En Tchéquie aussi, vers une interdiction des châtiments corporels infligés aux enfants
A l’instar d’autres pays, comme la France, et alors que le Comité européen des droits sociaux appelle les Etats à légiférer, la Tchéquie pourrait bientôt interdire la fessée et tous autres châtiments corporels contre les enfants. C’est en tout cas le sens d’un amendement au Code civil approuvé par le gouvernement de Petr Fiala et qui doit maintenant être soumis au Parlement.
La plupart des États membres de l’ONU ont déjà entériné cette mesure, comme l’exige la jurisprudence de la Cour européenne des droits de l’homme et la Convention des Nations unies relative aux droits de l’enfant. Selon eux, les châtiments corporels sont contraires à la dignité humaine.

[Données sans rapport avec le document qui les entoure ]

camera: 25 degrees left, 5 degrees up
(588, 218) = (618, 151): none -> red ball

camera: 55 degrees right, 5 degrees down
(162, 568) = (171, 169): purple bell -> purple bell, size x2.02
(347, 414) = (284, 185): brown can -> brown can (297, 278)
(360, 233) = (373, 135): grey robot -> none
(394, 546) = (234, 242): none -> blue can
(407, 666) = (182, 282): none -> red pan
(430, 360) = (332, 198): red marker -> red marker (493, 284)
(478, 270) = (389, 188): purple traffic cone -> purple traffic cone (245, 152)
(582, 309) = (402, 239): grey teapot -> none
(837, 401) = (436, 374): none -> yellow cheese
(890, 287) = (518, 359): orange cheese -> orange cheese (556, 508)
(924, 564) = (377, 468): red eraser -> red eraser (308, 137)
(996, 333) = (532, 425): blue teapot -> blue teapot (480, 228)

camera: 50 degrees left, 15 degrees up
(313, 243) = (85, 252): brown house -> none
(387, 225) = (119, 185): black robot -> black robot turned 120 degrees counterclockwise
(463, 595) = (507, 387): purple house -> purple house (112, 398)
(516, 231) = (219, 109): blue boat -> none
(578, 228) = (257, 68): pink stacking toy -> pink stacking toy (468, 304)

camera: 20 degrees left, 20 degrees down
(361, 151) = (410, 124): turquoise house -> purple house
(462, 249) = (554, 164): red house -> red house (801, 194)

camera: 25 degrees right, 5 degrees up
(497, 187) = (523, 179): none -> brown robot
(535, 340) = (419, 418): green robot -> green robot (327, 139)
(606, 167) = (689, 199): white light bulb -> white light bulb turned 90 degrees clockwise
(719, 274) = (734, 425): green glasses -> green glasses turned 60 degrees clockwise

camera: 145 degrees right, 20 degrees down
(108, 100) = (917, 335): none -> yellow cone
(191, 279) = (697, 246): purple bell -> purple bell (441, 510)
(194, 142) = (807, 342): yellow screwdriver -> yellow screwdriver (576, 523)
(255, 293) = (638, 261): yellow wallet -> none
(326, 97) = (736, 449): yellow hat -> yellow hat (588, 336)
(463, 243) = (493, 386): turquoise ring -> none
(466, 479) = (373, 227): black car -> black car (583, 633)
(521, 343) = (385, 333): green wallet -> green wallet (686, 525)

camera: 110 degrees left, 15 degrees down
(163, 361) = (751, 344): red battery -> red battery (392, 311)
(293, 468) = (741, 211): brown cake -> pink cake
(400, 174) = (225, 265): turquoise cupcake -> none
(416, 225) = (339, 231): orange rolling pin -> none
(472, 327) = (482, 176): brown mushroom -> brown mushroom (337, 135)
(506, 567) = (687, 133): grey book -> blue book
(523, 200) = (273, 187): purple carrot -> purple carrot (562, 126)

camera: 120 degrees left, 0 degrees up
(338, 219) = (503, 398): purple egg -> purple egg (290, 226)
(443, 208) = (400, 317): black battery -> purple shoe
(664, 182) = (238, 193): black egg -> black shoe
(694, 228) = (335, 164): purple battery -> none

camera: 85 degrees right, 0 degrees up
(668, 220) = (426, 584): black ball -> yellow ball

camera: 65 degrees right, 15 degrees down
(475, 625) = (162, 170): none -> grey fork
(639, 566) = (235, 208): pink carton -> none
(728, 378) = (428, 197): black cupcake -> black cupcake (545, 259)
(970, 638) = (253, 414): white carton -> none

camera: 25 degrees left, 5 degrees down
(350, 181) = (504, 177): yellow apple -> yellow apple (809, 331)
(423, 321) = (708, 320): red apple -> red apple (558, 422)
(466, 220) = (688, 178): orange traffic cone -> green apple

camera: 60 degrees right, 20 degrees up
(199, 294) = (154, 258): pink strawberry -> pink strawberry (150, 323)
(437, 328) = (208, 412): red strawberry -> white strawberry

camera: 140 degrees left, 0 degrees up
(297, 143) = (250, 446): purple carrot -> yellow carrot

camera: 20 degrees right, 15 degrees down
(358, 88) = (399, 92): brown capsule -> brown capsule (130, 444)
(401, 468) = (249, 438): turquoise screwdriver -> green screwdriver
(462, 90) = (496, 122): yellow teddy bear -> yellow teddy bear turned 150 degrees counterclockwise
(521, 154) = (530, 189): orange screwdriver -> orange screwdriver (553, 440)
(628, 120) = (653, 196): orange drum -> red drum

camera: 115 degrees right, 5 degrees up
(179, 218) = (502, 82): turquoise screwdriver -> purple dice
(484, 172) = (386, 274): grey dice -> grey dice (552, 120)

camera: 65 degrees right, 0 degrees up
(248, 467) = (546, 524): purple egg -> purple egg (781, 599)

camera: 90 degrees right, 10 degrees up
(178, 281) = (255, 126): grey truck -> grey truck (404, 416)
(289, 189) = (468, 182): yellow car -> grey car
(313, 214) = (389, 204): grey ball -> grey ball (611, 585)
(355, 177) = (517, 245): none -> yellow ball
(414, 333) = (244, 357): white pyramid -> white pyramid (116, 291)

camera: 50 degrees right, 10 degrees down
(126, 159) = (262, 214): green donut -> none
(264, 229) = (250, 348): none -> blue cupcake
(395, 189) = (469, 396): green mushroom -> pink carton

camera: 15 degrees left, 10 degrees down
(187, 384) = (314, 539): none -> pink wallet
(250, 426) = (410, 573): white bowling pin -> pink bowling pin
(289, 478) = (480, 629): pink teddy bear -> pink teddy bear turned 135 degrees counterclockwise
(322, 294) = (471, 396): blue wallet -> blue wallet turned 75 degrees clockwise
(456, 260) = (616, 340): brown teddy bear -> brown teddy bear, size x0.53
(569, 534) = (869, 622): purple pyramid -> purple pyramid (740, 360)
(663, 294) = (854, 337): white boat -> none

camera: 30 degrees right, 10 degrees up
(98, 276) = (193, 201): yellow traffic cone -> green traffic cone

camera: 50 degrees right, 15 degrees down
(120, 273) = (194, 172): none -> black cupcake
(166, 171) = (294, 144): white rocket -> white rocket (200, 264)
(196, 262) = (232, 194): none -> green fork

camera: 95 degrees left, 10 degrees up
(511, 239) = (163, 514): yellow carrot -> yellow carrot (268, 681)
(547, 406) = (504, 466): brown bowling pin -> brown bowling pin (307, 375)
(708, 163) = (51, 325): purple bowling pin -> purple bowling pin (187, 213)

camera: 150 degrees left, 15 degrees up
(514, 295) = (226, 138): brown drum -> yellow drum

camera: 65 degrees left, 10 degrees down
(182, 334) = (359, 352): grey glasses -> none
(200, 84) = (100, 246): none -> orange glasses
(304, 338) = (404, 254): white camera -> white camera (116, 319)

La Tchéquie est l’un des derniers pays où cette interdiction n’est pas inscrite dans la loi. Un état des choses qui pourrait bientôt être amené à changer après le feu vert de la coalition gouvernementale. Une évolution que Klara Šimáčková Laurenčíková, commissaire aux droits de l’Homme au sein du gouvernement, accueille avec satisfaction :
« Il s’agit d’un message important pour la société dans son ensemble et pour tous les adultes qui élèvent des enfants dans leur famille ou qui travaillent avec eux dans le cadre de leur profession. Toutefois, le plus important est d’intégrer ce message dans la législation. Dans les pays qui, bien avant nous, ont déjà inscrit dans la loi le caractère inacceptable des châtiments corporels et autres traitements dégradants infligés aux enfants, on constate effectivement une diminution progressive de la violence dans les relations étroites au sein des familles, ainsi qu’une baisse de l’agressivité dans les groupes d’enfants. Ce sont des conséquences prouvées : une société qui s’exprime clairement sur cette question envoie un message clair. Les personnes qui ont elles-mêmes grandi dans une atmosphère de violence ou qui ont été l’objet de fréquentes punitions physiques n’ont souvent pas les outils nécessaires pour réguler la colère et le stress chez leurs propres enfants, mais aussi en elles-mêmes. »
Preuve que cette interdiction ne va pas de soi dans la société tchèque où les châtiments corporels restent banalisés, le ministre de la Justice Pavel Blazek a tenu à préciser : « Cela ne signifie pas que si un parent se trouve à un arrêt de bus avec un enfant, qu’il lui parle d’une certaine façon et que les gens autour n’apprécient pas, ils pourront appeler la police. L’État ne va pas interférer dans l’éducation des familles plus qu’aujourd’hui. »
Ainsi, dans la pratique, cela ne signifie pas que l’État poursuivra des parents pour une tape occasionnelle sur la main, comme de nombreux opposants le craignent. Les législateurs et les experts espèrent avant tout que ce changement aura un effet préventif et dissuasif. L’amendement vise surtout à sensibiliser les parents au fait qu’il existe d’autres moyens d’exercer son autorité sur un enfant.
Une enquête menée l’an passé auprès des médecins de la clinique psychiatrique de l’Hôpital général universitaire de Prague a montré que près de 58 % des parents avaient déjà eu recours à des châtiments corporels contre leur enfant, les parents de grandes fratries et les jeunes couples étant les plus susceptibles d’y recourir. En outre tous les ans, ce sont des centaines, voire des milliers d’enfants en Tchéquie qui contactent le numéro spécial d’urgence qui leur est destiné en cas de violences physiques. Quelque 500 enfants y font également appel pour cause de violences psychologiques.
La législation actuelle stipule que « les mesures éducatives ne peuvent être utilisées que sous une forme et à un degré appropriés aux circonstances, qui ne mettent pas en danger la santé ou le développement de l’enfant et qui ne portent pas atteinte à sa dignité humaine. » Il sera désormais précisé que les châtiments corporels, les contraintes mentales et autres mesures humiliantes portent atteinte à la dignité humaine de l’enfant.
L’amendement en question sera désormais soumis à l’approbation du Parlement. Il pourrait entrer en vigueur à partir du 1er janvier 2025.